■ **Request A**: Could you print the passage on indirect rule starting at "The task proved" and ending at "met with frustration."?

■ **Provided text**:
Efforts to apply indirect rule to the south, which formally became a protectorate in 1906, in emulation of Lugard’s successful policy in the north set off a search for legitimate indigenous authorities through whom the policy could be implemented.

The task proved relatively easy in Yorubaland, where the governments and boundaries of traditional kingdoms were retained or, in some instances, revived.

Among the Igbos of the southeast, where Aro hegemony had been crushed, the search for acceptable local administrators was met with frustration.

As a result, the tasks of government initially were left in the hands of colonial officials, who antagonized many Igbo. The Igbo therefore stressed traditional egalitarian principles as a justification for their early opposition to colonial rule; in Yorubaland and in the north, the devolution of administrative duties to the indigenous ruling elites contained much of the early opposition. Resistance to colonial rule was mitigated to the extent that local authorities and courts were able to manage affairs.

The British prohibited the enslavement of free persons and suppressed slave trading. All children in the north who were born to persons in bondage on or after April 1, 1900, were declared free.

The relations between existing slaves and their owners, however, were allowed to continue indefinitely, on the assumption that wholesale liberation would cause more harm than good by disrupting the agricultural economy. As a consequence, at least several hundred thousand slaves deserted their masters in the early years of colonial rule.

■ **Request B**: In the records, could you substitute "pulsar" for "magnetar" in the lines starting at the one containing "double-peaked SN 2006aj" and ending at the one containing "burst (GRB) phenomena, in", and return only those lines with nothing else changed?

■ **Records supplied**:
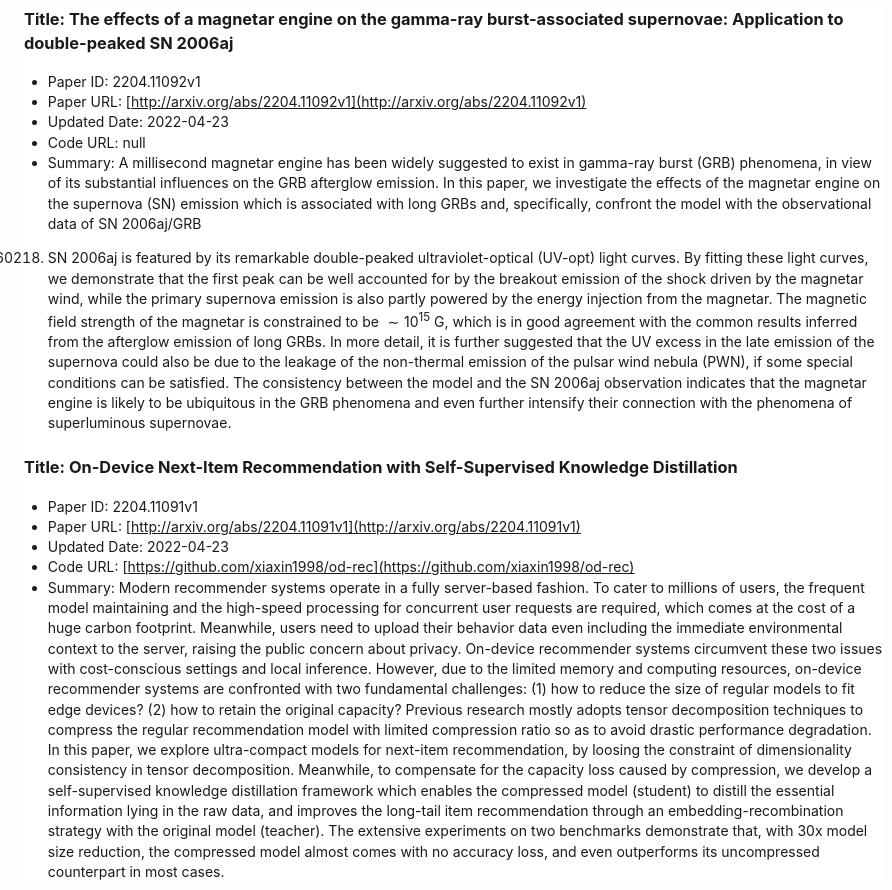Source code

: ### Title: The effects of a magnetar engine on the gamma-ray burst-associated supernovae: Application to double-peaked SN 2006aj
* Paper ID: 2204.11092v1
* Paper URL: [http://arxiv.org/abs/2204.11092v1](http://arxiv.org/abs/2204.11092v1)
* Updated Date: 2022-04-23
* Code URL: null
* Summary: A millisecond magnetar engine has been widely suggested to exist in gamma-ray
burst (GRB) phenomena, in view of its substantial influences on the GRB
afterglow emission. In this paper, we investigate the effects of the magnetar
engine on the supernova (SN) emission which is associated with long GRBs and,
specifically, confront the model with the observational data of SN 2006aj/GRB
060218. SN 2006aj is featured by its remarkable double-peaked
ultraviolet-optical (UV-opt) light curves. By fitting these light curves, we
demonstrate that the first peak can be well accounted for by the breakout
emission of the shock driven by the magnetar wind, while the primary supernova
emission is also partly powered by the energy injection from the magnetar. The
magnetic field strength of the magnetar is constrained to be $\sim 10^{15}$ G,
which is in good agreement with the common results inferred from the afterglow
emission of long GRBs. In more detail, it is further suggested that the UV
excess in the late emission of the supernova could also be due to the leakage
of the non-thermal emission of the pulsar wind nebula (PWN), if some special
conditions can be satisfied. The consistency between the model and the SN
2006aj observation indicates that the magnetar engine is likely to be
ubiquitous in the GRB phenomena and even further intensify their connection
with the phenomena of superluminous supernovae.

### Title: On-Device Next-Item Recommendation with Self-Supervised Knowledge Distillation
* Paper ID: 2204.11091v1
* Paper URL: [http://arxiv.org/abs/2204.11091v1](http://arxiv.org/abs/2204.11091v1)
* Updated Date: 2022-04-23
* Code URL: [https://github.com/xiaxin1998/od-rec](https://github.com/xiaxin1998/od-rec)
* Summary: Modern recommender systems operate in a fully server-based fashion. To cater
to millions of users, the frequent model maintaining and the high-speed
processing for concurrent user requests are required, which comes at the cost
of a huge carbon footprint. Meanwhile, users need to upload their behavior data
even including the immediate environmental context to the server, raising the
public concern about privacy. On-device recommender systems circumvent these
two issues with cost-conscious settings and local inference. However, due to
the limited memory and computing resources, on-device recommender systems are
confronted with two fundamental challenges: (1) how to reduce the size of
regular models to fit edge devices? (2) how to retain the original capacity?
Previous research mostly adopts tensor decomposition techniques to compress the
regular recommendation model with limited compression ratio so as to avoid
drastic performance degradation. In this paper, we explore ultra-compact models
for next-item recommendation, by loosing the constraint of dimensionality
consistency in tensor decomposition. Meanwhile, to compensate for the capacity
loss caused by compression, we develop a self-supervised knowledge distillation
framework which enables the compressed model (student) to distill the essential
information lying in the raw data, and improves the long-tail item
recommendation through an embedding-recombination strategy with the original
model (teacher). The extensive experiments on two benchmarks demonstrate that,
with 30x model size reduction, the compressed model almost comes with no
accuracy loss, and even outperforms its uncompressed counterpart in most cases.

■ **Task response A**:
The task proved relatively easy in Yorubaland, where the governments and boundaries of traditional kingdoms were retained or, in some instances, revived.

Among the Igbos of the southeast, where Aro hegemony had been crushed, the search for acceptable local administrators was met with frustration.

■ **Task response B**:
: ### Title: The effects of a pulsar engine on the gamma-ray burst-associated supernovae: Application to double-peaked SN 2006aj
* Paper ID: 2204.11092v1
* Paper URL: [http://arxiv.org/abs/2204.11092v1](http://arxiv.org/abs/2204.11092v1)
* Updated Date: 2022-04-23
* Code URL: null
* Summary: A millisecond pulsar engine has been widely suggested to exist in gamma-ray
burst (GRB) phenomena, in view of its substantial influences on the GRB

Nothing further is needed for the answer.